GraphQL is immature, particularly the tooling around it. Change management on a GQL API is supposedly a solved problem, but the tools aren’t open source. If you’re the size of Facebook, you can probably afford the cost of the development processes and devops around this. If you’re anything smaller, I think it’s a struggle. If you’re a startup, maybe it doesn’t even matter. If you’re a scaleup, it’s a nightmare no-person’s-land.
Hasura, for example, has a built-in migrations system for the database (technically not an API change management system). It’s weak by comparison to Prisma and suffers from lack of maturity. It has seriously punishing problems, like the fact that it fails to track database migrations caused by metadata changes in sync with database migrations created through data model changes. The latter you control, the former only get applied after all the “controlled” migrations. This turns out to be a disaster because event triggers are metadata-driven not migration-driven. So you can easily land in the situation where you remove/modify event triggers (which migrates Postgresql triggers), then make a data model change (which generates a migration SQL file and applies it) and then update the event trigger once more. Works in dev, but Hasura will later have no record of the first metadata change, tries to apply the data model migration and then apply the final trigger migration generated fresh from the metadata.
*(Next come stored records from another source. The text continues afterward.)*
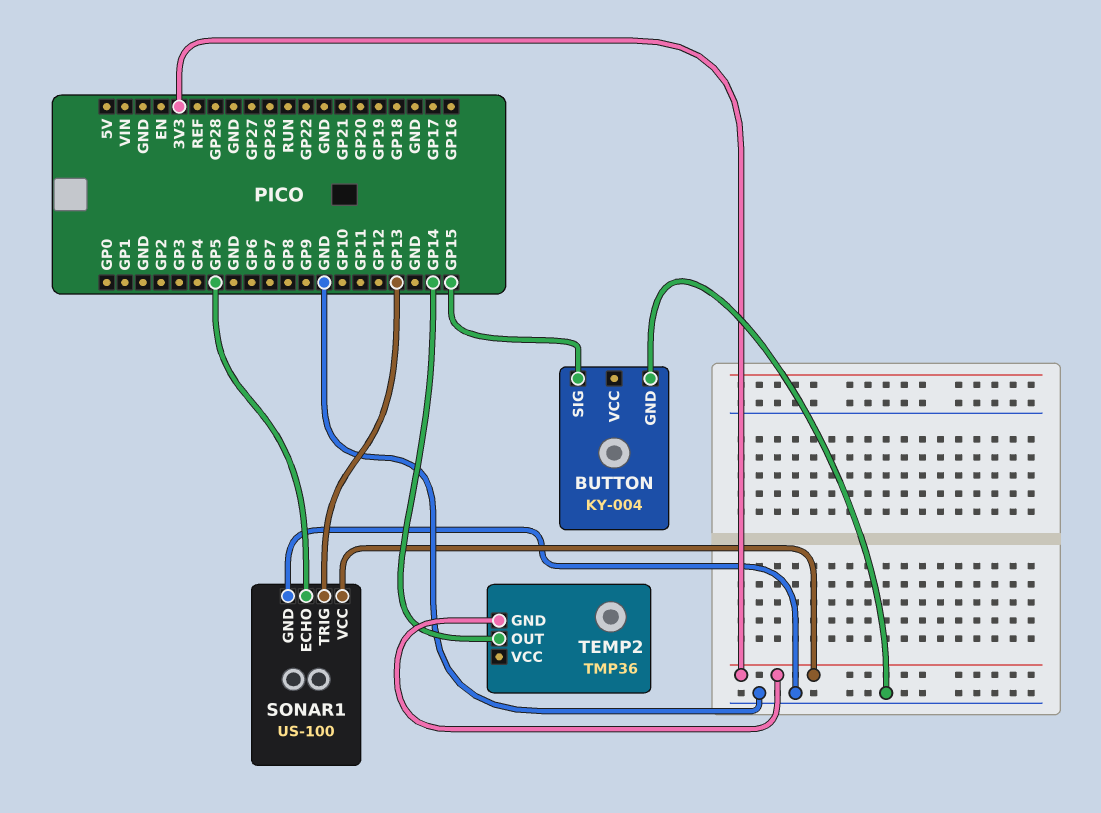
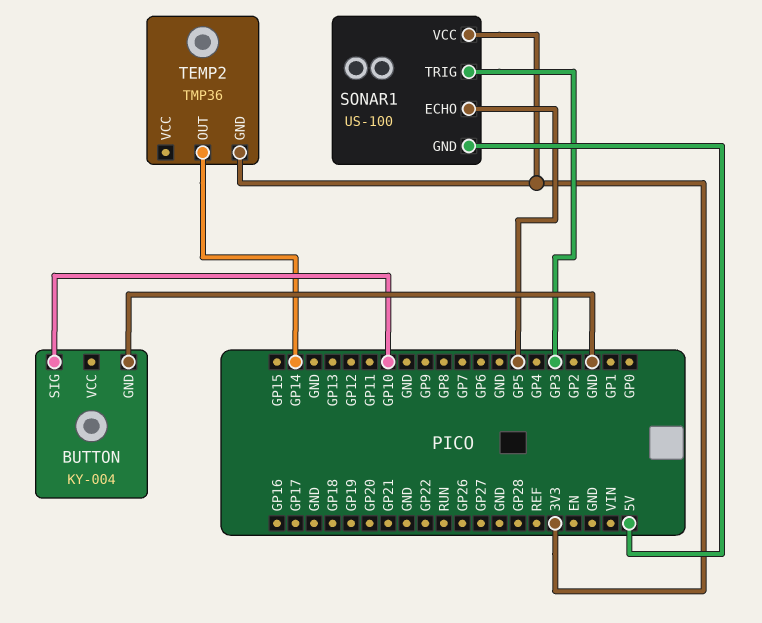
BUTTON pin SIG: GP15 -> GP10
SONAR1 pin GND: GND -> 5V
SONAR1 pin TRIG: GP13 -> GP3

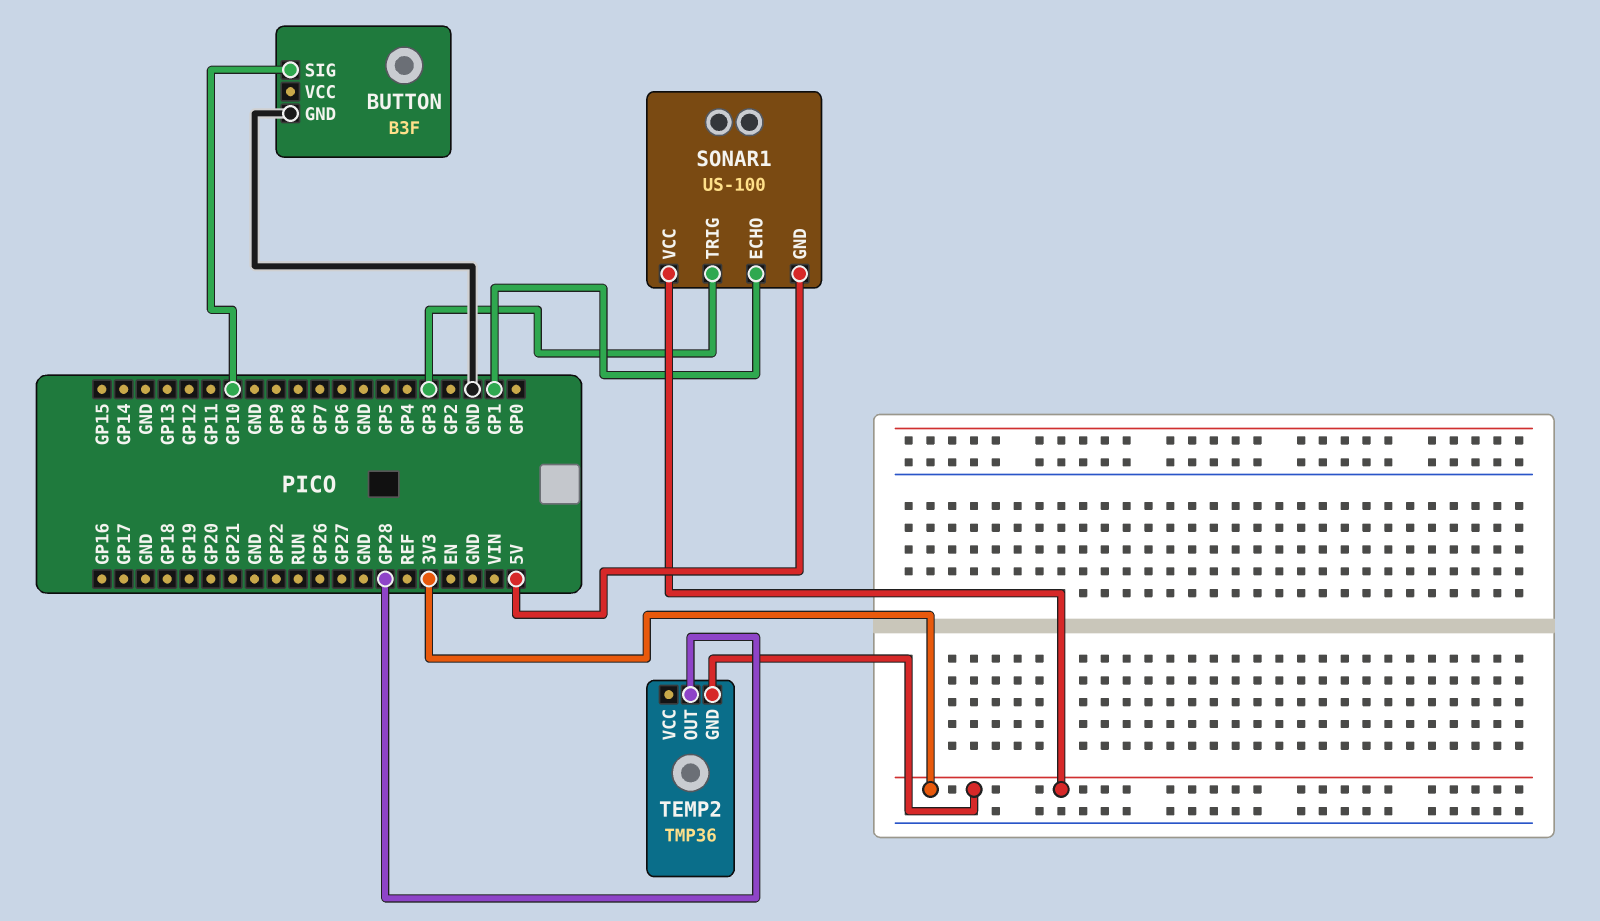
BUTTON: KY-004 -> B3F
SONAR1 pin ECHO: GP5 -> GP1
TEMP2 pin OUT: GP14 -> GP28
The data model migration may well fail (as happened frequently when my colleagues and I were building with it) because the triggers block the changes.
API changes are also difficult to evaluate for impact. Frontend queries may range across large sections of the API in a way that is tricky to track (even with great testing and great tools). Validating even relatively minor API changes becomes a big overhead - which isn’t how GQL is marketed to startups / scaleups.
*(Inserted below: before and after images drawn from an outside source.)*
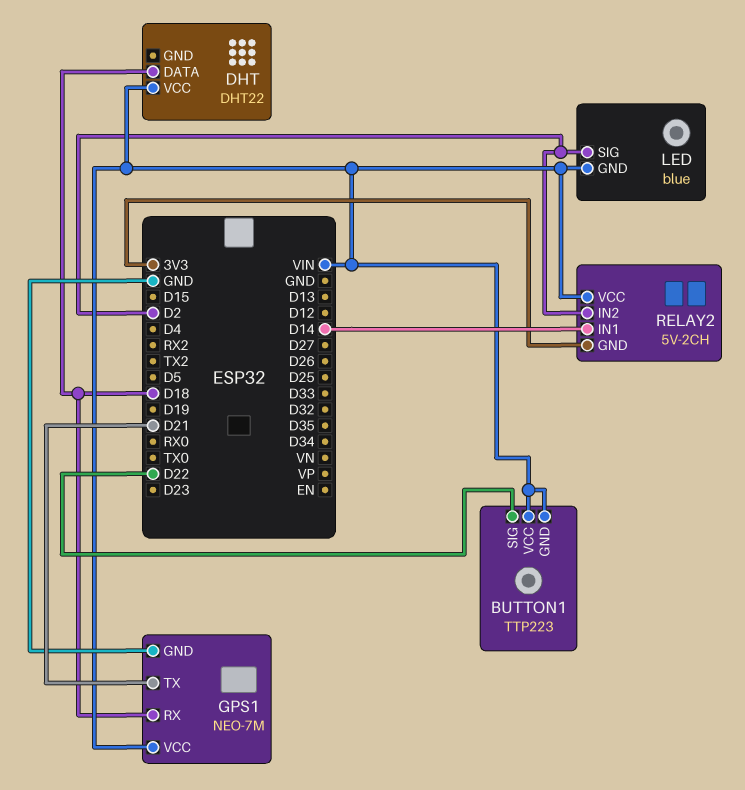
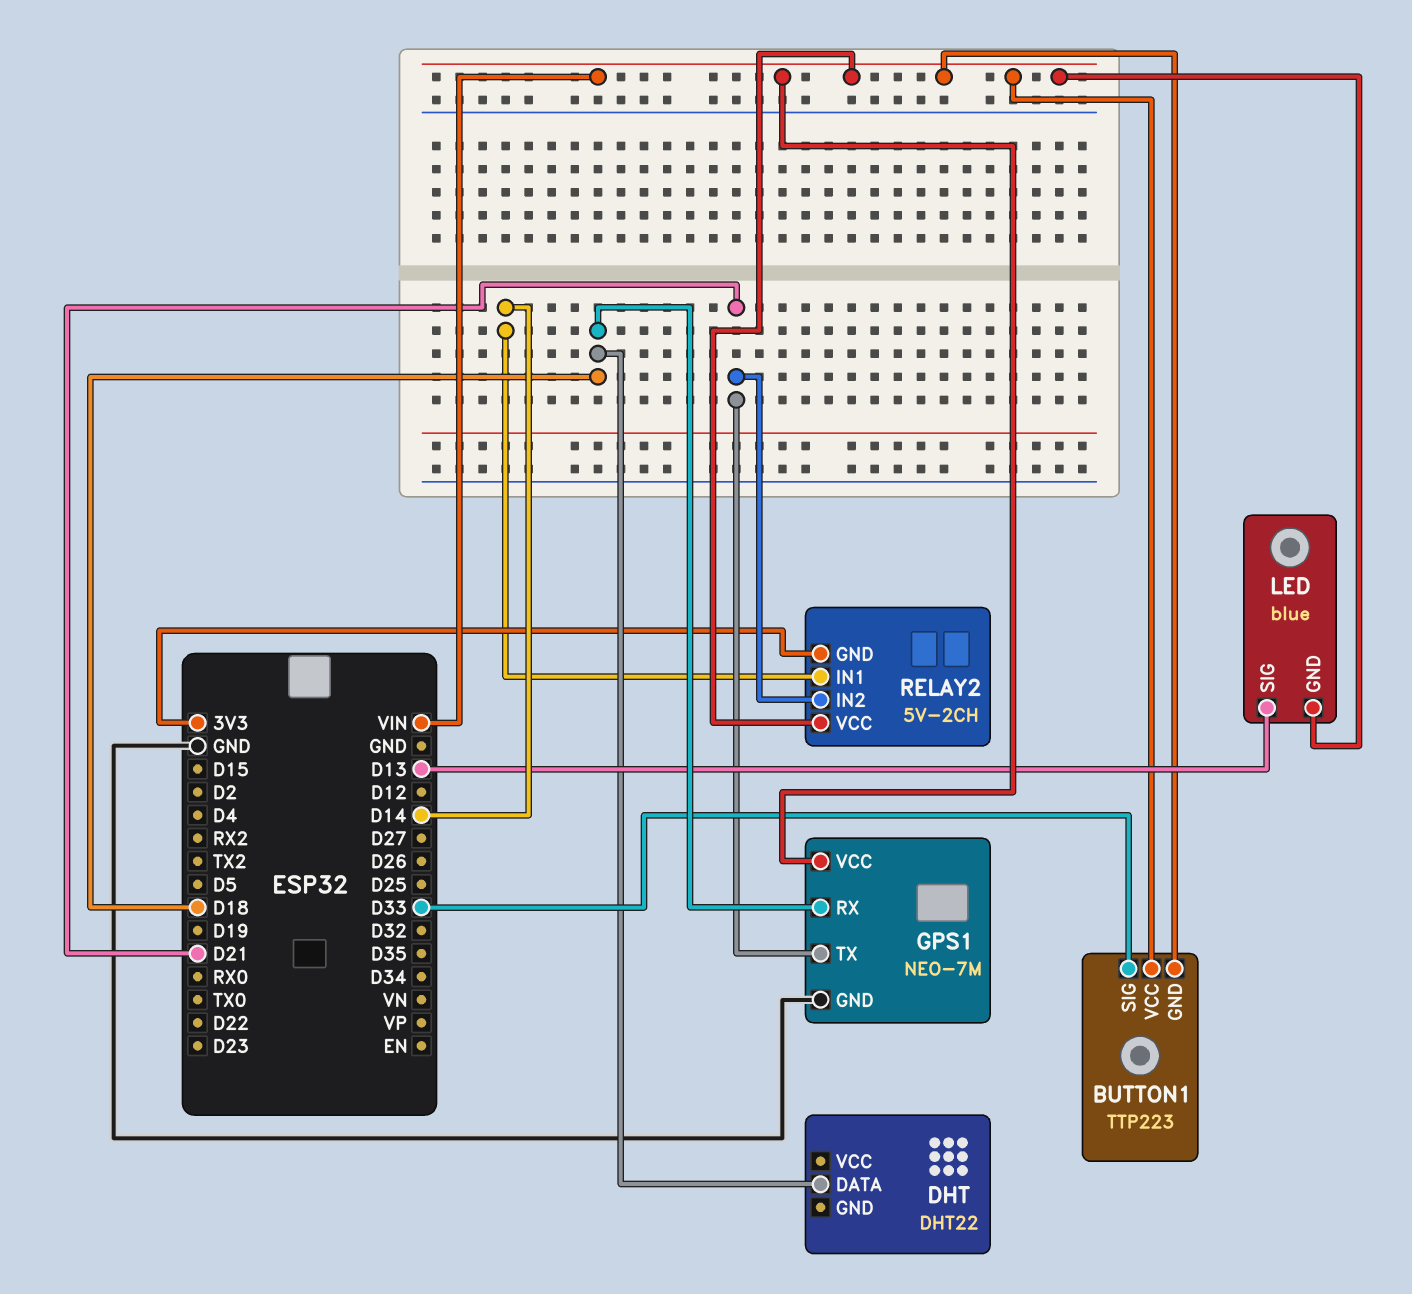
BUTTON1 pin SIG: D22 -> D33
DHT pin VCC: VIN -> none
LED pin SIG: D2 -> D13
RELAY2 pin IN2: D2 -> D21

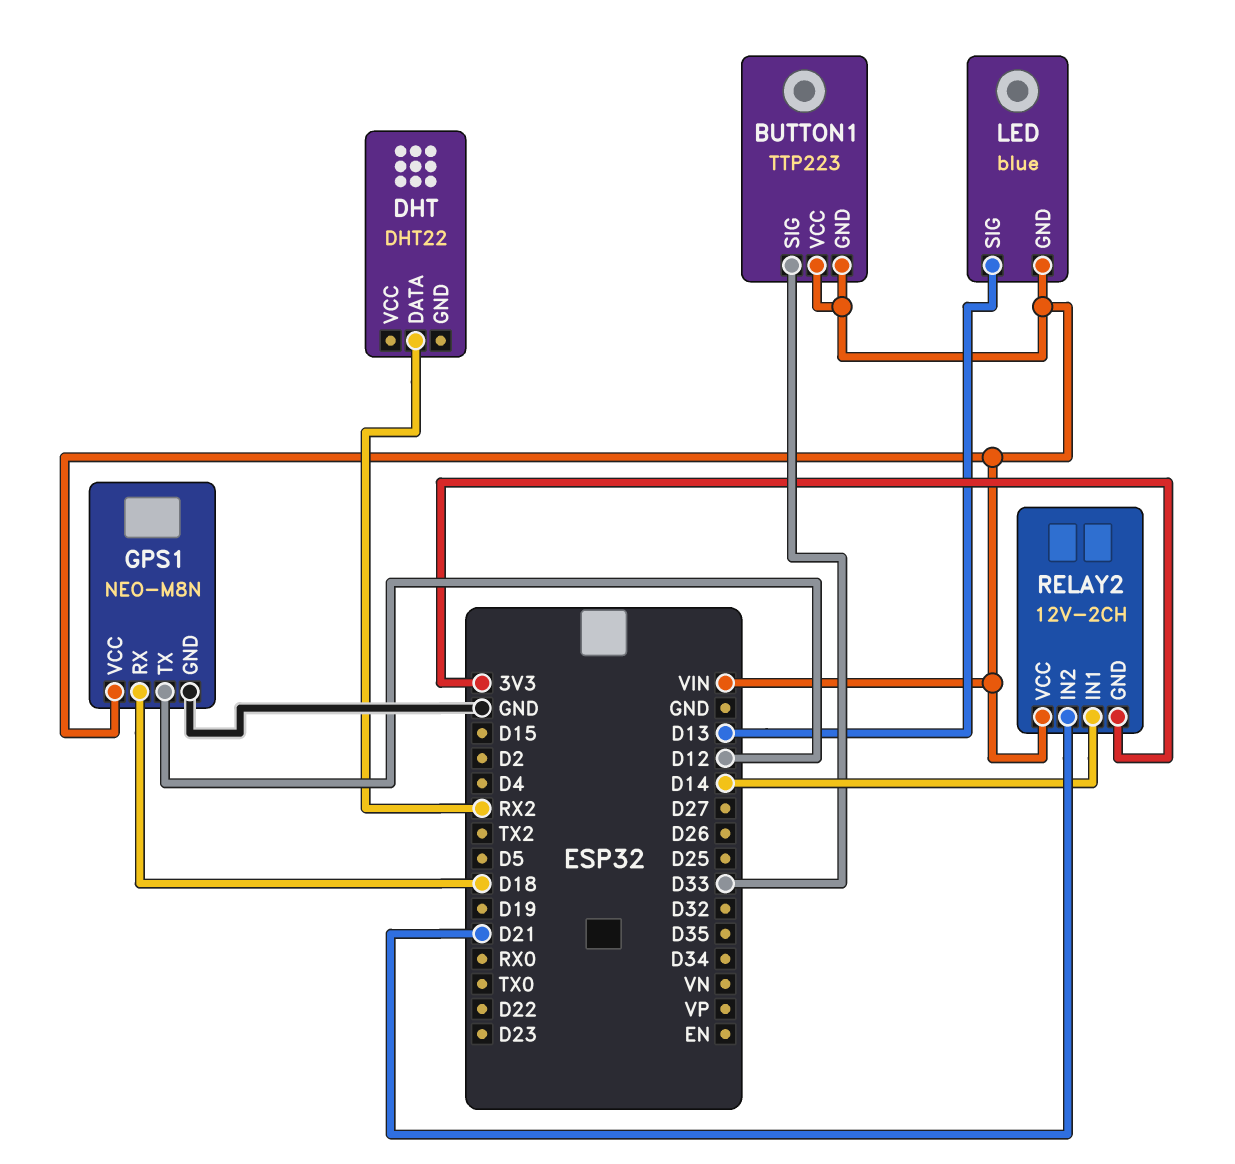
DHT pin DATA: D18 -> RX2
GPS1: NEO-7M -> NEO-M8N
GPS1 pin TX: D21 -> D12
RELAY2: 5V-2CH -> 12V-2CH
Not forever, but for now, yes. In the startup I’ve just joined we’ll be using traditional REST, with a declarative database schema and approach to migrations using Prisma. We probably won’t be using Prisma’s middleware - it’s not worth it for us.
Permissions will be ABAC based, with only a small set of attributes to choose from. This will keep things simple and means we can implement JWT plus webhook/single-library-function-based authorization on API endpoints.
Frontend caching will be normalised and easy to generate from the declarative, fully-encompassing Prisma schema. Backend caching will be driven by a traditional combination of local memory caching, Redis-style in-memory database(s) and/or AWS equivalent services. Since we control all the endpoints, we can specify and limit them tightly, and performance/load test them accordingly. We’re relying on AWS RDS services to carry the load on the database and help us scale without re-engineering the scaling systems.
Change management with Prisma is a bit easier to manage. We’ll approach stuff with the recommended two-phase-to-change approach: e.g. to replace a column:
Really, this is all traditional REST stuff. We’re not doing anything new or special on this aspect, and that’s the whole point.
GraphQL is too new and too shiny for real-world use in anything smaller than a very large enterprise. To be honest, given its current (extreme) drawbacks, I’m not sure it ever will be ready for smaller organisations. I will be happy to watch and maybe to be proven wrong. It’s certainly a neat and powerful framework.